■ Task 1
Copy out the passage from the article on the Petersburg mine that starts at "At one place" and ends after "for this article)".
■ Task 2
Write the next part of the article on the Petersburg mine, picking up right after its final sentence.
BEGIN Excerpted passage
The Regional Review

Volume V - No. 1

July, 1940

War Underground by Ralph C. Taylor

Two armies were facing each other outside a small city. They had been at grips for 50 days and the struggle had taken them over 70 miles of ground, finally to this point. Four days of attack the week before had brought the troops to the very edge of the city, which was the key to the belligerent capital; but there the assaults had worn themselves out, and hastily built entrenchments and batteries blocked the way.

At one place along the three-mile line the attackers had seized the edge of a hill and entrenehed themselves at nightfall within shouting distance of a defensive battery. Holding that section of advanced line were 400 men of a regiment recruited in the coal mining country. They probably were not too much interested in the strategic situation, but they did want to advance, or at least to do something more entertaining than dodging bullets in the heat and confinement of the trenches. Directly in front was a Confederate battery, 135 yards from the Union trench. That was the key to Petersburg, and there the 48th Pennsylvania Regiment intended to go. No men could live to reach that battery above ground; but it appeared to be feasible to tunnel under it.

the underworld

(click to see a copy of the original page for this article)

The colonel, Henry Pleasants, a mining engineer, pursued the idea through proper military channels.1 Some of his superiors favored it; some scoffed.2 Others were indifferent but admitted it could do no harm, and would keep the men amused.3 Colonel Pleasants gathered such necessary materials as he could find while the digging progressed, using every possible makeshift to obtain what he needed with or without official support.4

The operation involved was, of course, not a new expedient in war, but the necessary unbroken length of tunnel was greater than had ever been attempted. Colonel Delafield of the Engineers had duly reported the digging of 1,251 running meters of gallery, some of it 50 feet underground, by the French in the Crimea.5 A rumor reached Confederate headquarters that mining was under way, but an Englishman visiting there stated that at the siege of Delhi it had proved impossible to run a tunnel more than 400 feet.6 At Vicksburg the year before there had been a Federal mine, but the tunnel was started from an approach trench which had already reached the defenders' ditch. Twelve hundred pounds of powder were used. Since the Confederates knew fairly well what was going on, although countermining failed, they lost few men in the explosion and, having previously constructed a second line, held the remainder of the fort without difficulty. Two Union regiments occupied the breach, losing about 30 men.7

There was, then, a recent precedent for Colonel Pleasants' project, a precedent of which Grant had full knowledge. The Petersburg mine, however, was on a much larger scale, and every effort was made to keep knowledge of it from the Confederates. So far as the exact location was concerned this was accomplished. The excavated earth was scattered along parapets or covered with brush before daylight.8 Nevertheless the enemy heard something of a mining operation and began to dig, early in July, at several likely points --- including Pegram's battery, the objective of Pleasants' tunnel.9


The Pennsylvanians were having their troubles.10 Army picks had to be reshaped for use underground. Planking came from an old bridge, and later from a sawmill five miles away. The tunnel collapsed when it reached a wet spot and had to be retimbered. A putty-like marl slowed the digging which, as the tunnel lengthened, required the work of all 400 men in the regiment. It had been stated by various authorities that bad air would stop the work. To avoid this a ventilation system was devised. It consisted of a wooden tube leading from the entrance to the end of the tunnel, and a chimney just behind the Union works. A fire in that chimney caused a draft through the tunnel. As the smoke had to be concealed, fires were kept burning at intervals along the line as though the men were cooking. It was necessary to keep a check on the length and direction of the tunnel. For this purpose, using a crude transit (the only one he had been able to obtain), Pleasants made observations from the front line, within 130 yards of the Confederate sharpshooters. By this risky and hurried expedient he was able to place the mine exactly, as events proved.11

Occupied with these labors, Colonel Pleasants was no doubt glad to receive a letter from Brigadier General J. G. Barnard, Chief Engineer of the Armies in the Field, dated City Point, July 3, containing 10 detailed questions concerning his progress and plans. Pleasants replied four days later, answering three of the queries,12 It appears that this was the only official interest shown in the actual process, although there was much discussion about its possible results and the best method of utilizing them.
END Excerpted passage
BEGIN Excerpted data
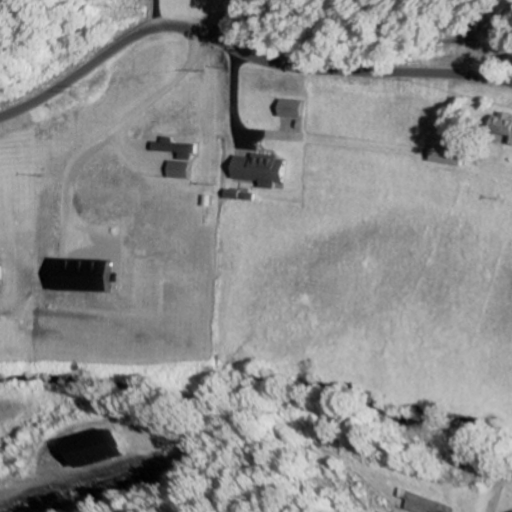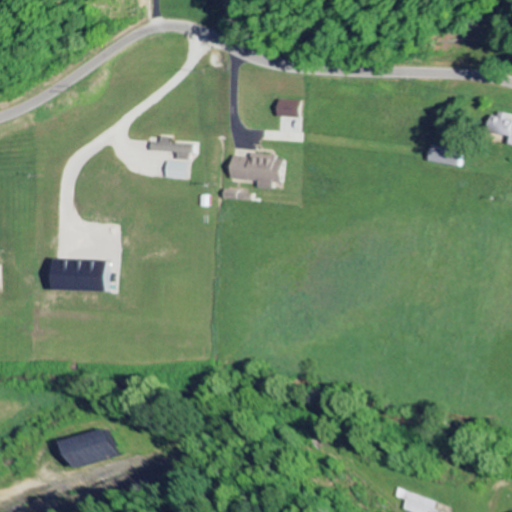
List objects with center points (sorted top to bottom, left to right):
road: (242, 57)
building: (290, 109)
building: (505, 124)
building: (174, 149)
building: (445, 156)
building: (177, 170)
building: (260, 170)
building: (83, 277)
building: (80, 448)
road: (490, 490)
park: (503, 500)
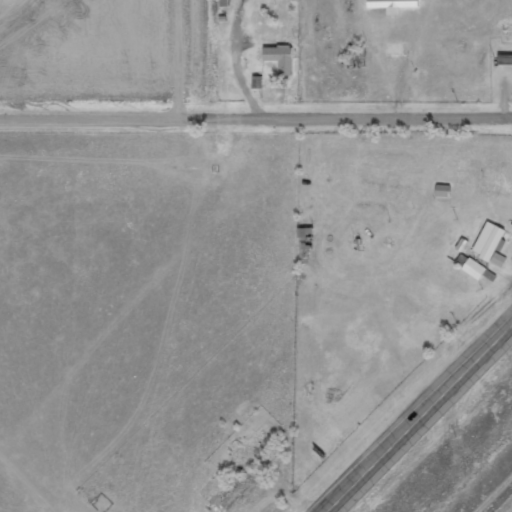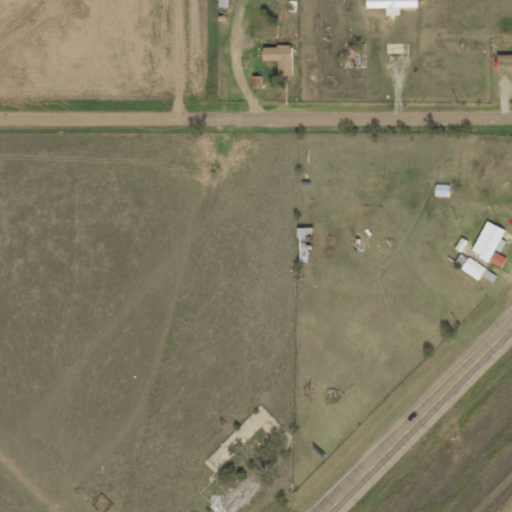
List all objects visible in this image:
building: (390, 5)
building: (278, 56)
road: (106, 58)
road: (256, 114)
building: (488, 240)
building: (497, 259)
building: (472, 267)
road: (420, 420)
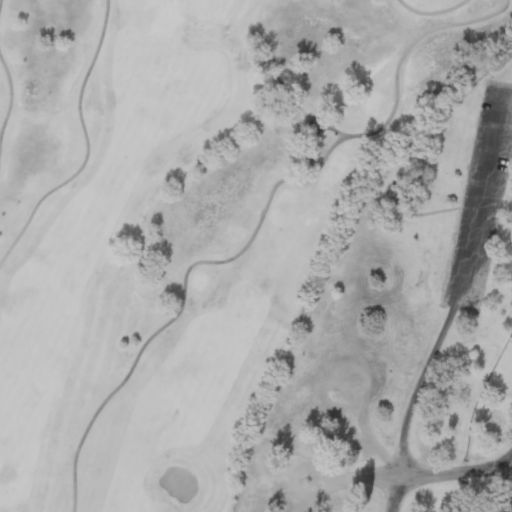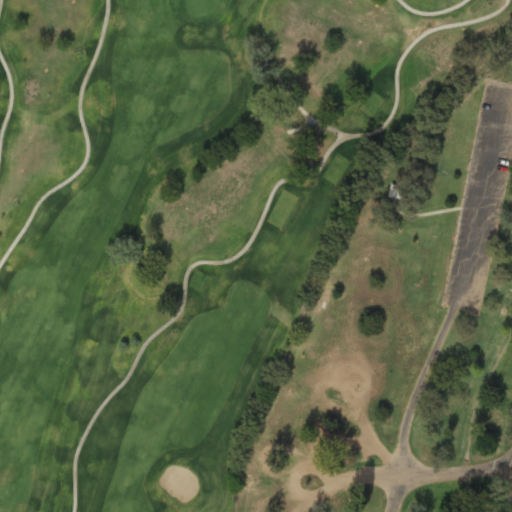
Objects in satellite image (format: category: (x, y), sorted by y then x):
road: (491, 13)
road: (10, 93)
road: (313, 138)
building: (395, 192)
parking lot: (479, 201)
park: (185, 218)
road: (461, 290)
park: (404, 335)
road: (453, 472)
road: (391, 495)
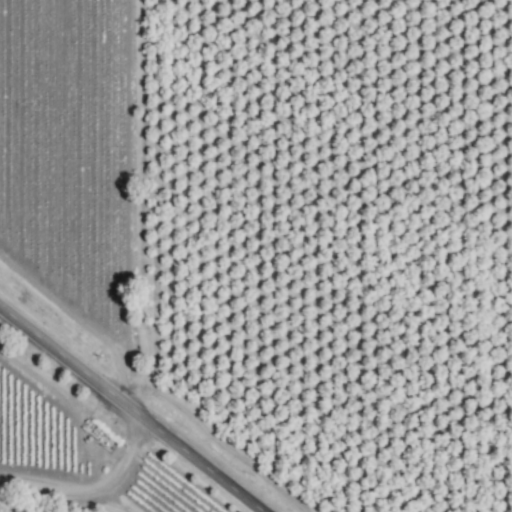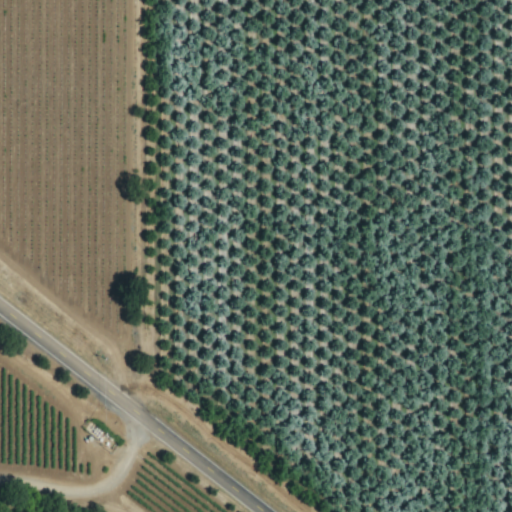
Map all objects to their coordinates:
road: (130, 409)
road: (91, 493)
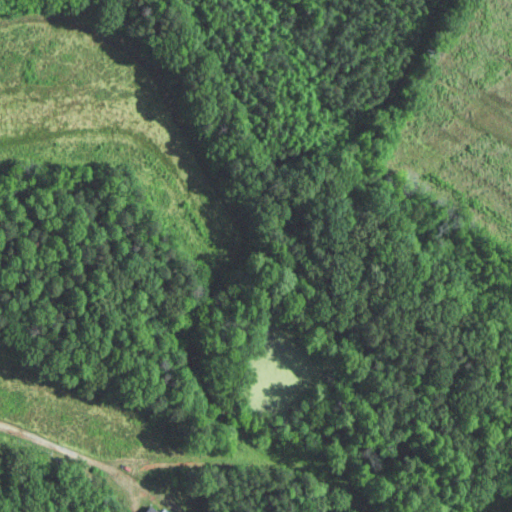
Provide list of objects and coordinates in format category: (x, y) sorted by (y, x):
building: (152, 509)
END Excerpted data
■ Result 1
At one place along the three-mile line the attackers had seized the edge of a hill and entrenehed themselves at nightfall within shouting distance of a defensive battery. Holding that section of advanced line were 400 men of a regiment recruited in the coal mining country. They probably were not too much interested in the strategic situation, but they did want to advance, or at least to do something more entertaining than dodging bullets in the heat and confinement of the trenches. Directly in front was a Confederate battery, 135 yards from the Union trench. That was the key to Petersburg, and there the 48th Pennsylvania Regiment intended to go. No men could live to reach that battery above ground; but it appeared to be feasible to tunnel under it.

the underworld

(click to see a copy of the original page for this article)

■ Result 2
The tragedies of war almost invariably are tempered by the good natured jests of the soldier. Confederates in the ranks accepted the rumors of a Federal mine as something of a joke and told newcomers that Grant's men were attempting to tunnel all the way under Petersburg and attack the Southern army from the rear. Conscripts were informed solemnly by the more seasoned Veterans that the mine already had reached Sycamore Street, the main thoroughfare of the town, and that a railroad was being operated in it. Greenhorns were assured that by listening carefully they could hear the roar of the locomotive, and that smoke could be seen issuing from the spaces between the cobblestones in the street. ---Adapted from Douglas Southall Freeman, R. E. Lee: A Biography (Charles Scribner's Sons, New York, 1936), III, 464.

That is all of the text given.